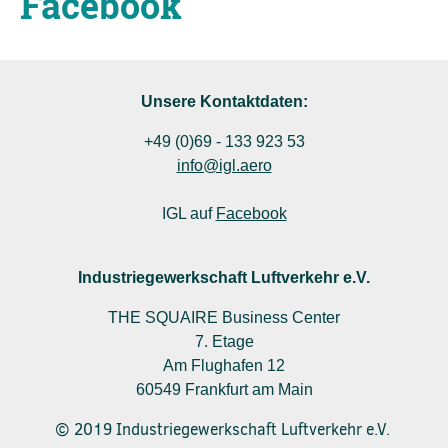
Facebook
Unsere Kontaktdaten:
+49 (0)69 - 133 923 53
info@igl.aero
IGL auf
Facebook
Industriegewerkschaft Luftverkehr e.V.
THE SQUAIRE Business Center
7. Etage
Am Flughafen 12
60549 Frankfurt am Main
© 2019 Industriegewerkschaft Luftverkehr e.V.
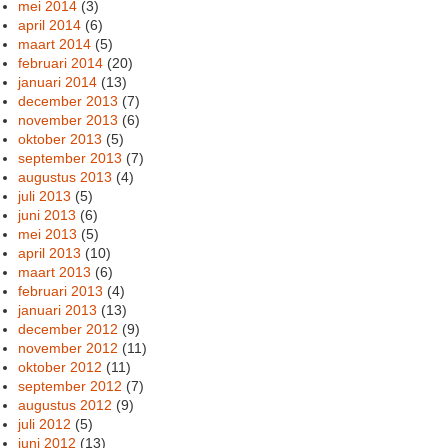
mei 2014
(3)
april 2014
(6)
maart 2014
(5)
februari 2014
(20)
januari 2014
(13)
december 2013
(7)
november 2013
(6)
oktober 2013
(5)
september 2013
(7)
augustus 2013
(4)
juli 2013
(5)
juni 2013
(6)
mei 2013
(5)
april 2013
(10)
maart 2013
(6)
februari 2013
(4)
januari 2013
(13)
december 2012
(9)
november 2012
(11)
oktober 2012
(11)
september 2012
(7)
augustus 2012
(9)
juli 2012
(5)
juni 2012
(13)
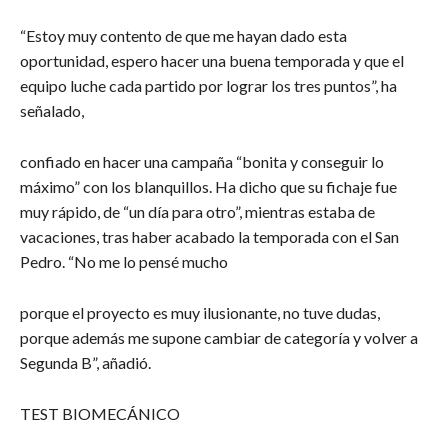
“Estoy muy contento de que me hayan dado esta
oportunidad, espero hacer una buena temporada y que el
equipo luche cada partido por lograr los tres puntos”, ha
señalado,
confiado en hacer una campaña “bonita y conseguir lo
máximo” con los blanquillos. Ha dicho que su fichaje fue
muy rápido, de “un día para otro”, mientras estaba de
vacaciones, tras haber acabado la temporada con el San
Pedro. “No me lo pensé mucho
porque el proyecto es muy ilusionante, no tuve dudas,
porque además me supone cambiar de categoría y volver a
Segunda B”, añadió.
TEST BIOMECÁNICO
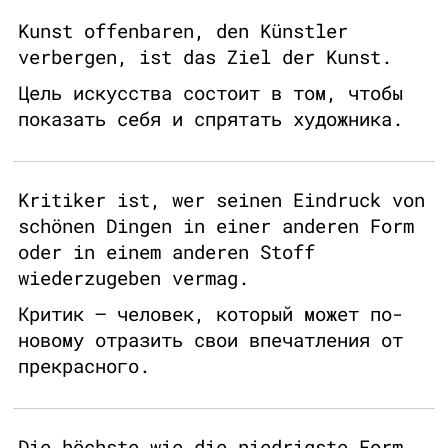
Kunst offenbaren, den Künstler
verbergen, ist das Ziel der Kunst.
Цель искусства состоит в том, чтобы
показать себя и спрятать художника.
Kritiker ist, wer seinen Eindruck von
schönen Dingen in einer anderen Form
oder in einem anderen Stoff
wiederzugeben vermag.
Критик – человек, который может по-
новому отразить свои впечатления от
прекрасного.
Die höchste wie die niedrigste Form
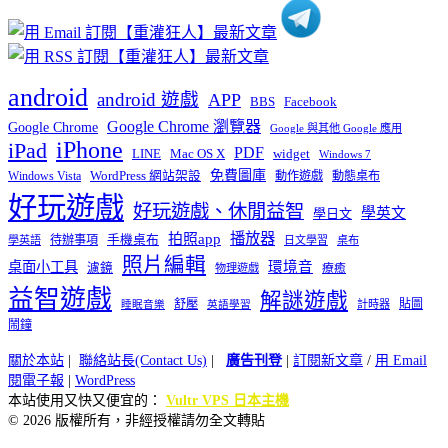
android
android 遊戲
APP
BBS
Facebook
Google Chrome 瀏覽器
Google Chrome
Google 與其他 Google 應用
iPhone
iPad
PDF
widget
LINE
Mac OS X
Windows 7
免費圖庫
Windows Vista
WordPress 網站架設
動作遊戲
動態桌布
好玩遊戲
好玩遊戲、休閒益智
學英文
學日文
播放器
拍照app
待辦事項
手機桌布
學英語
日文學習
桌布
照片編輯
桌面小工具
環境音
濾鏡
療癒
物理遊戲
益智遊戲
解謎遊戲
舒壓
貼圖
計時器
睡眠音樂
英語學習
鬧鐘
關於本站
|
聯絡站長(Contact Us)
|
廣告刊登
|
訂閱新文章
/
用 Email
閱電子報
|
WordPress
本站使用又快又便宜的：
Vultr VPS 日本主機
© 2026 版權所有，非經授權請勿全文轉貼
___
• _What you will do_:
Once the lines containing "temporada" in the data above are counted, give the total by itself.

• _Exercise output_:
2